== DATASET CONTENT ==
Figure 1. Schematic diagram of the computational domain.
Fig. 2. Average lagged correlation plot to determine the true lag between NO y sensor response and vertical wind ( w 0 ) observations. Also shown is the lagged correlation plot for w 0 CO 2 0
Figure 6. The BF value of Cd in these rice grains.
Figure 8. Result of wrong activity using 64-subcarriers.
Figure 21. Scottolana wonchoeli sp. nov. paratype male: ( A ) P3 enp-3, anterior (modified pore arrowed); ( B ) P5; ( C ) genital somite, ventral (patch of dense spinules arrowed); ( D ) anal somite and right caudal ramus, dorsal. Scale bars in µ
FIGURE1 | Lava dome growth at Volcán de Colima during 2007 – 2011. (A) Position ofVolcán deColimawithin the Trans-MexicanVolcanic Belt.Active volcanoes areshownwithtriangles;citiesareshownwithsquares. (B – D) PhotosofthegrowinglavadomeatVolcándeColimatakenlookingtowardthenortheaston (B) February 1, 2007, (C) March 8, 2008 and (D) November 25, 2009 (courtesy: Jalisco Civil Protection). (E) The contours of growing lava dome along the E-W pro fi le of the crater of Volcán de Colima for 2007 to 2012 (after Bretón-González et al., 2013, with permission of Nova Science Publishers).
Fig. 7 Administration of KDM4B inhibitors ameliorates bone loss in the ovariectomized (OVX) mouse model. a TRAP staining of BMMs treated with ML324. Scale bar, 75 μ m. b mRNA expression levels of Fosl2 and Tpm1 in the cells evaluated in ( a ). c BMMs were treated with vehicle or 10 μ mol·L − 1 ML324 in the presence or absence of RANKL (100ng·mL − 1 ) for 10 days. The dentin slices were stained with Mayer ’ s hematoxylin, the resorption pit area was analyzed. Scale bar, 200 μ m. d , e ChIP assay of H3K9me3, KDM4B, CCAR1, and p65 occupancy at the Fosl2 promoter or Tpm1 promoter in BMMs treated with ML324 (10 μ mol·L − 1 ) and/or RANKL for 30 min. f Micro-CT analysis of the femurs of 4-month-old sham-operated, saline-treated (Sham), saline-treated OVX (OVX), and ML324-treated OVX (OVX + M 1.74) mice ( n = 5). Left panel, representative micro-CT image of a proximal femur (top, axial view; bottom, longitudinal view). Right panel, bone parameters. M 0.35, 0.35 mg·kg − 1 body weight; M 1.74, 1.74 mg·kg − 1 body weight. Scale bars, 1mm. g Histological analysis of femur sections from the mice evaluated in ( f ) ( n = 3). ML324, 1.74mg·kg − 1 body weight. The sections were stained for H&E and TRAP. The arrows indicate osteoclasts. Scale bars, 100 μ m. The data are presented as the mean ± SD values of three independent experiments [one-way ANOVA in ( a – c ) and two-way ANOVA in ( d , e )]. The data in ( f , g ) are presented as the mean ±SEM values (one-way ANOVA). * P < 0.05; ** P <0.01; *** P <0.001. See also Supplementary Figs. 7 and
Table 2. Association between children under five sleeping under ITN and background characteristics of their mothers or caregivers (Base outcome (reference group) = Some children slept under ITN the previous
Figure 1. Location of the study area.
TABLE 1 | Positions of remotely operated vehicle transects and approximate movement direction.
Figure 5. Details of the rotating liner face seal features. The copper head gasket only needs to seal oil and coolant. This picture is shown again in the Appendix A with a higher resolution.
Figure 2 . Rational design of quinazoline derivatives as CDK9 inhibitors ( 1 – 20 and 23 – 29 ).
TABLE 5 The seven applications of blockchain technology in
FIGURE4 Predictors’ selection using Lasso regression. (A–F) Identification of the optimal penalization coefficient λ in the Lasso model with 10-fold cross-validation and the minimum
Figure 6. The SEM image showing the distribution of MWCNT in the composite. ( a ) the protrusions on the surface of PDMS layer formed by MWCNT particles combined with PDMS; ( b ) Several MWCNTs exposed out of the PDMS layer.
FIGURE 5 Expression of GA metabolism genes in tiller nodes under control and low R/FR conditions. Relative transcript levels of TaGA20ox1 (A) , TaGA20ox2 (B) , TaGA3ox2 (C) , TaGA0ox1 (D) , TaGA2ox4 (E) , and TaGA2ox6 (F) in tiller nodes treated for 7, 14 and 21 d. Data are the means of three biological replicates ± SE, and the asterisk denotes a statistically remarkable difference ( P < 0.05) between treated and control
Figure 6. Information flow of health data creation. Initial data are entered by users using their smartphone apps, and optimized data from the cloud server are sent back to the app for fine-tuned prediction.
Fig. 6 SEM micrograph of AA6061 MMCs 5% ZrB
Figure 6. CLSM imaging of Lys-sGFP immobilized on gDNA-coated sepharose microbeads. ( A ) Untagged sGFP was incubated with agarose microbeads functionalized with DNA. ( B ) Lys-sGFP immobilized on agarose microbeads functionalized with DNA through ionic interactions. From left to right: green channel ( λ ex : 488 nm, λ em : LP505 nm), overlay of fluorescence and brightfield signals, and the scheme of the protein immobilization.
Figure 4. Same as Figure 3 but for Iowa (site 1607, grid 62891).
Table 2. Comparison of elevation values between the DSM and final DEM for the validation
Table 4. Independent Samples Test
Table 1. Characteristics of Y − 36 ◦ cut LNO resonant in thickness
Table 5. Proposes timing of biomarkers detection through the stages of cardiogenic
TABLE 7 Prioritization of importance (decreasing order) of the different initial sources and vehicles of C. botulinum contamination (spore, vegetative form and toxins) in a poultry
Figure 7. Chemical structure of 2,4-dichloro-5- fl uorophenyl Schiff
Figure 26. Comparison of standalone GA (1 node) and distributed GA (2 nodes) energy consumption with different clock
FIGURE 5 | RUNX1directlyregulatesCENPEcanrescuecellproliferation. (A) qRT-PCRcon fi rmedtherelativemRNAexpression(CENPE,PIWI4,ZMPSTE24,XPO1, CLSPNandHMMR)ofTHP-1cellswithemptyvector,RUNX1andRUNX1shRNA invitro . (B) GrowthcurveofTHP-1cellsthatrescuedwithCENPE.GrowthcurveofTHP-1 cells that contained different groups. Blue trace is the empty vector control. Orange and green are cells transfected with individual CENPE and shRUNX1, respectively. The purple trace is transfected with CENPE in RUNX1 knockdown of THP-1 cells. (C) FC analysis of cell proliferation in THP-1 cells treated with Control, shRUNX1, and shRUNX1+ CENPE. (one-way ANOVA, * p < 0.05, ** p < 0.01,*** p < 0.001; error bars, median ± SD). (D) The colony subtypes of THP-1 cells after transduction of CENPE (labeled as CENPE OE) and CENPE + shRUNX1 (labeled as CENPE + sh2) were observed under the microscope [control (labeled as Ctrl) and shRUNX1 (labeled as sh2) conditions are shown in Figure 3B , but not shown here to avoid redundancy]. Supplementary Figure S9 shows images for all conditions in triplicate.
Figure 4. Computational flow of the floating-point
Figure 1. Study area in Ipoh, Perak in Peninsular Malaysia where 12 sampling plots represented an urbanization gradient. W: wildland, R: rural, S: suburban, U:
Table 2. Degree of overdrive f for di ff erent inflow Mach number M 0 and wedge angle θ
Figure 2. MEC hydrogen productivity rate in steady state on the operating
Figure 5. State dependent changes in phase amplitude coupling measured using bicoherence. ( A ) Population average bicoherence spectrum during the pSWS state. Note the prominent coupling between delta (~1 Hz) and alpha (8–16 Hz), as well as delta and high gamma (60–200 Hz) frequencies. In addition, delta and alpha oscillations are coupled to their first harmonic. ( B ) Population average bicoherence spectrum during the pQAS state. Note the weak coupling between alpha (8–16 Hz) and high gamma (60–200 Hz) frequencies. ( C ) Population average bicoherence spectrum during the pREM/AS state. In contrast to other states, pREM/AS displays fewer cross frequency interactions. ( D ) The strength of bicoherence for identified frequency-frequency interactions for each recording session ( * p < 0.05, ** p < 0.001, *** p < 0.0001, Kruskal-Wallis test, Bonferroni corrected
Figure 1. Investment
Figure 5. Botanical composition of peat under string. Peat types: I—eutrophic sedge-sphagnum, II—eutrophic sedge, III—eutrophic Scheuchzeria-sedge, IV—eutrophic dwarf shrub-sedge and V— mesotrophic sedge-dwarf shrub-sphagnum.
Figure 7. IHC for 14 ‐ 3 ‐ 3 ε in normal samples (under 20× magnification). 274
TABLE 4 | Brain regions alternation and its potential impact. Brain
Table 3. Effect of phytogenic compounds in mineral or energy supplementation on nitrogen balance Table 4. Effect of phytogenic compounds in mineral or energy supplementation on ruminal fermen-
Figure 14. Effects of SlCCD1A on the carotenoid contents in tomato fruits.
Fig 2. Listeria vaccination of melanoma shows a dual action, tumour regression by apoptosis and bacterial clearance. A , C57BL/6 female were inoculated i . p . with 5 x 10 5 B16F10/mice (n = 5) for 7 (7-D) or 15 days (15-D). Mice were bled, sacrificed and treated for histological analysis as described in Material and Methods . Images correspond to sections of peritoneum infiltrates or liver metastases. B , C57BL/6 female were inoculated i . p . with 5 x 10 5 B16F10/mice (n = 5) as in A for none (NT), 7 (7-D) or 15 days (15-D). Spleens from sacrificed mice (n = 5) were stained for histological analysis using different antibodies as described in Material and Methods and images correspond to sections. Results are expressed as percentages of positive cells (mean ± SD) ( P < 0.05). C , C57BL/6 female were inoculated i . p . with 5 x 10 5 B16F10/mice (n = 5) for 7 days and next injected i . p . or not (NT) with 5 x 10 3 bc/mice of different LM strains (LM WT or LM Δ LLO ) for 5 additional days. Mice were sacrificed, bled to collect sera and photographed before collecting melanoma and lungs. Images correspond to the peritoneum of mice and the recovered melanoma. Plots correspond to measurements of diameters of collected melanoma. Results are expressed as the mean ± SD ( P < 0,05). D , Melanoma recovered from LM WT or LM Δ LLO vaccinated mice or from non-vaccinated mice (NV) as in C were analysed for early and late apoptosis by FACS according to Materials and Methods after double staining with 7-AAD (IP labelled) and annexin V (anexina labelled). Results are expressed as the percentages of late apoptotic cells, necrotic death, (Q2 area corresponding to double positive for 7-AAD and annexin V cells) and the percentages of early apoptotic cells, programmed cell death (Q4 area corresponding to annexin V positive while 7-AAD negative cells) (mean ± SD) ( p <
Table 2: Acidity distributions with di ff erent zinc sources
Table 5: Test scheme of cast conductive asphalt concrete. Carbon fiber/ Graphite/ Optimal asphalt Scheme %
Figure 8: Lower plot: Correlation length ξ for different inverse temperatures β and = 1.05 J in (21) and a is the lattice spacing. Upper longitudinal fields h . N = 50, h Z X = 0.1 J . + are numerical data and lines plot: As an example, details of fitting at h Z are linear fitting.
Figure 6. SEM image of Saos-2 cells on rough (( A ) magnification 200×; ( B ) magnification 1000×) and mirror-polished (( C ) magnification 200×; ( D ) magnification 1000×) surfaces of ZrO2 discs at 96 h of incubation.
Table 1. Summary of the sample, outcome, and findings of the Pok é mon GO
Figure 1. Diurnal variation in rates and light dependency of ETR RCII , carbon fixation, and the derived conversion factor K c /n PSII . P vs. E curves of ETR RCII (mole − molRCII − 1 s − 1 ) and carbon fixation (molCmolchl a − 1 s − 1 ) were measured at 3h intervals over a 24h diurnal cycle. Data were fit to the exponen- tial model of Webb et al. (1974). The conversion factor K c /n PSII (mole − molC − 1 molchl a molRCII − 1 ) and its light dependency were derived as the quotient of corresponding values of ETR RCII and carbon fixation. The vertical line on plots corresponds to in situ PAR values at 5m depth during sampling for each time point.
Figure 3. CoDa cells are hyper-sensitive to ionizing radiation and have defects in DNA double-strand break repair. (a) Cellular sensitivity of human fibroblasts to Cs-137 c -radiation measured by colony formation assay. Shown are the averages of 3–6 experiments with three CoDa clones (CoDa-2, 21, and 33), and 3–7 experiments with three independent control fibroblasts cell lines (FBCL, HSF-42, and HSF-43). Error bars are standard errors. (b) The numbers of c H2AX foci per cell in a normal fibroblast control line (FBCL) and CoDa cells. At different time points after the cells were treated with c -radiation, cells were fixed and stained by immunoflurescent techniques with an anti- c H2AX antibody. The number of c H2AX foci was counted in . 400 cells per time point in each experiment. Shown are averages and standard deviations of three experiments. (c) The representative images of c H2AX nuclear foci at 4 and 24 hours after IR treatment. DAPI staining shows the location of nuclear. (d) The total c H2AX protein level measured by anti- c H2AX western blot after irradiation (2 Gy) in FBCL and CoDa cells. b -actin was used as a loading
===
ASSIGNMENT |
Transcribe only, please, the lines from the first line of the records through the line with "Figure 21. Scottolana". Both of those lines are included.

SOLUTION FOR THIS EXERCISE |
Figure 1. Schematic diagram of the computational domain.
Fig. 2. Average lagged correlation plot to determine the true lag between NO y sensor response and vertical wind ( w 0 ) observations. Also shown is the lagged correlation plot for w 0 CO 2 0
Figure 6. The BF value of Cd in these rice grains.
Figure 8. Result of wrong activity using 64-subcarriers.
Figure 21. Scottolana wonchoeli sp. nov. paratype male: ( A ) P3 enp-3, anterior (modified pore arrowed); ( B ) P5; ( C ) genital somite, ventral (patch of dense spinules arrowed); ( D ) anal somite and right caudal ramus, dorsal. Scale bars in µ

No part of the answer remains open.